January 15, 1986|CARLA LAZZARESCHI | Times Staff Writer

Faced with mounting debts and disenchanted customers, CompuSave Corp. of Irvine said Tuesday that it will permanently close its electronic retailing operations today and will need an additional $4 million to pay its debts and stay in business.

The announcement came as the company said it suffered a $2.4-million loss in its fiscal second quarter, ended Nov. 30. The latest red ink brings the ailing company's losses since May, 1984, to $9.8 million, nearly equivalent to the $10 million the company raised in two stock offerings.

Although the company's announcement late Tuesday was a revealing chronicle of CompuSave's current financial woes and choices for the future, it did not discuss the possibility of filing for bankruptcy or reorganization and did not mention a court hearing scheduled for today on a creditor's efforts to freeze the company's assets for non-payment of debts.

CompuSave officials could not be reached to elaborate on the statement.

The announcement, however, said the company's cash as of Nov. 30 totaled $465,000, an amount that included $453,000 pledged as collateral. The cash balance had declined from $1.2 million as of Aug. 31. The company said, however, that cash and cash equivalents had risen to about $520,000 as of Monday but made no mention of any pledged as collateral.

In its announcement, the company blamed "lack of funds and unsatisfactory sales results" for its decision to shut down its retailing operations, a novel concept that allowed customers to buy discounted merchandise through an electronic, video shopping machine.

The machines, which were hooked up to a central computer and warehouse in Irvine, were sold to grocery store and convenience store operators who received a percentage of each sale generated by the machine. Sales of machines and merchandise were $976,652 in the second quarter, about one-third the amount generated in the previous three-month period.

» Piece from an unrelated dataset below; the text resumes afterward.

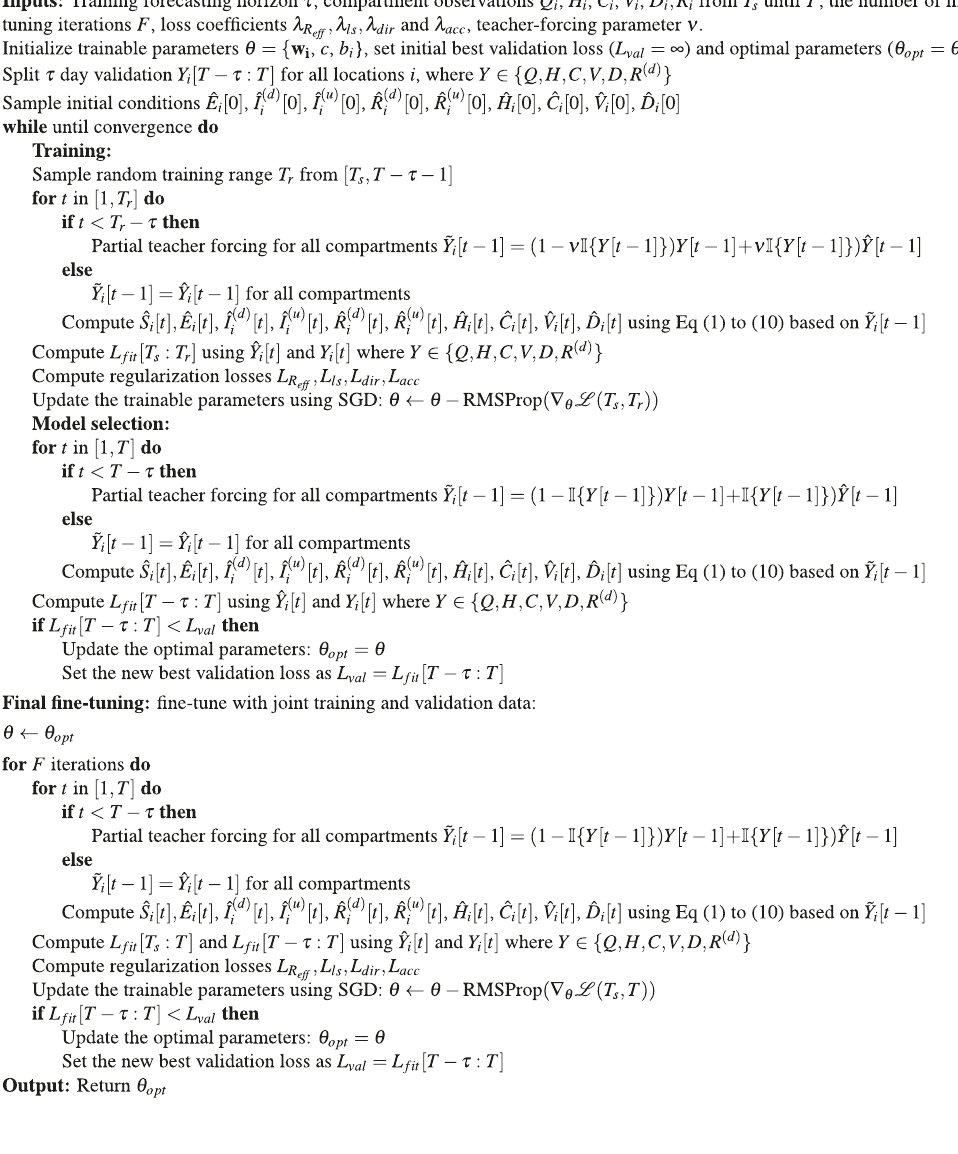
Algorithm 1 Detailed pseudocode for model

The company said it hoped to use the technology of its machines for in-store advertising programs and other promotions. However, the statement said the company would need additional financing to pursue that business.

In addition, the company said it expects to be required to repurchase about 130 of the nearly 600 "shopping machines" it sold because the devices have not generated the level of merchandise sales originally promised. Under certain sales contracts, CompuSave promised to buy back machines if they failed to generate a minimum level of sales for their purchasers.

The owners of 46 machines have requested reimbursements, the company said.